If a walk on the beach helps then you've found something to hang onto. If it doesn't, try something else. Catch a fish. Go to the gym. Buy a motorcycle, and ride the shit out of it.............................

My first year back I got active in full contact judo. It gave me a chance to kick the shit out of somebody and not go to jail. There are things, lots of things, for you too. But, you gotta look for them. They're not going to come knocking on your door.

This is NOT a pep talk or criticism. I'm simply passing on ideas that haven't occurred to you. That's because all you're focused on is this lady. She's a trap. Stay out of that trap.

SD
 
Cut the ties man. There's so many amazing women out there. Delete her number, change your number if need be. Reschedule that date and get out of your shell.

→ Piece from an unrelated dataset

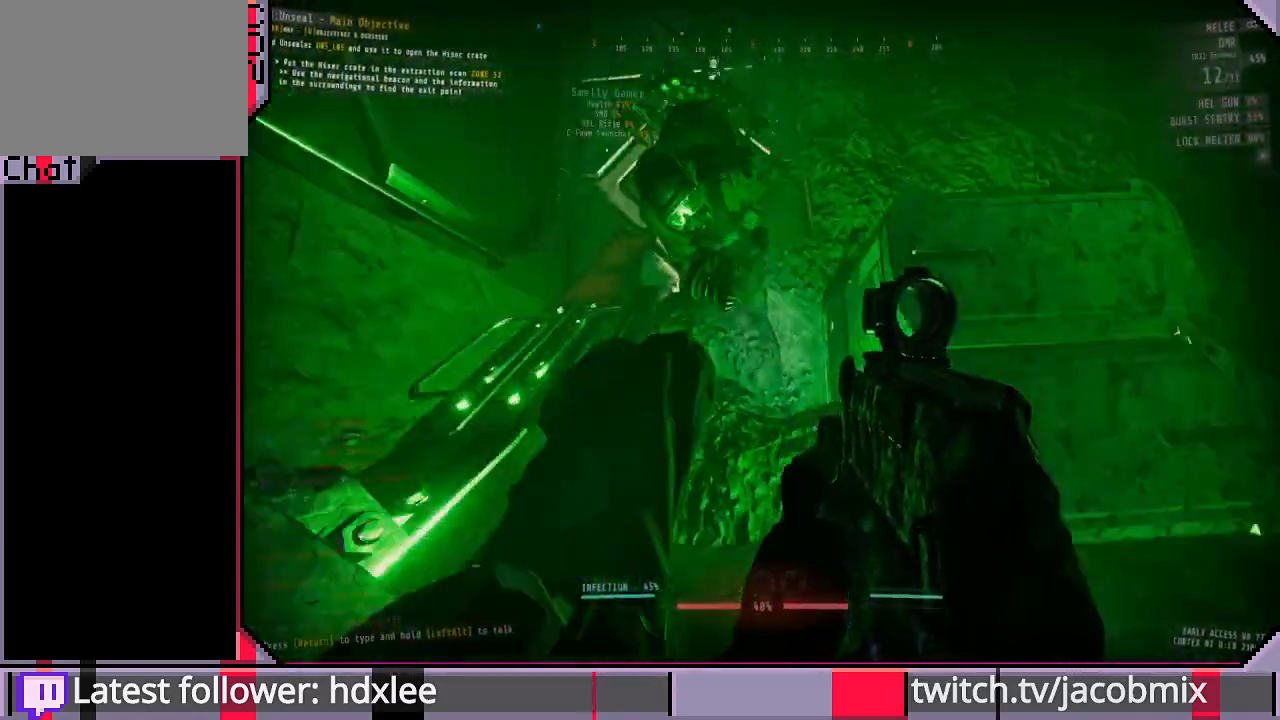
{"keys": [], "mouse": [], "events": [[133, "ctrl", "down"], [300, "ctrl", "up"]]}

If you say she comes here and reads you pouring your heart out then makes you feel like shit on your birthday, f*ck her. And that's me putting it nicely.

Dealing with PTSD is bad enough on it's own, even worse when you're with a toxic girl.
 
I completely agree CGF. I took the advice you just gave going on 4 years ago. There are women out there that will stand beside you with despite the beast. My wife reminds me of the queen of Sparta in "300", with her attitude toward the beast. You'll find someone with your best interest at heart, and you'll know when you do. In the meantime, make your life about you right now. Stay strong Brother.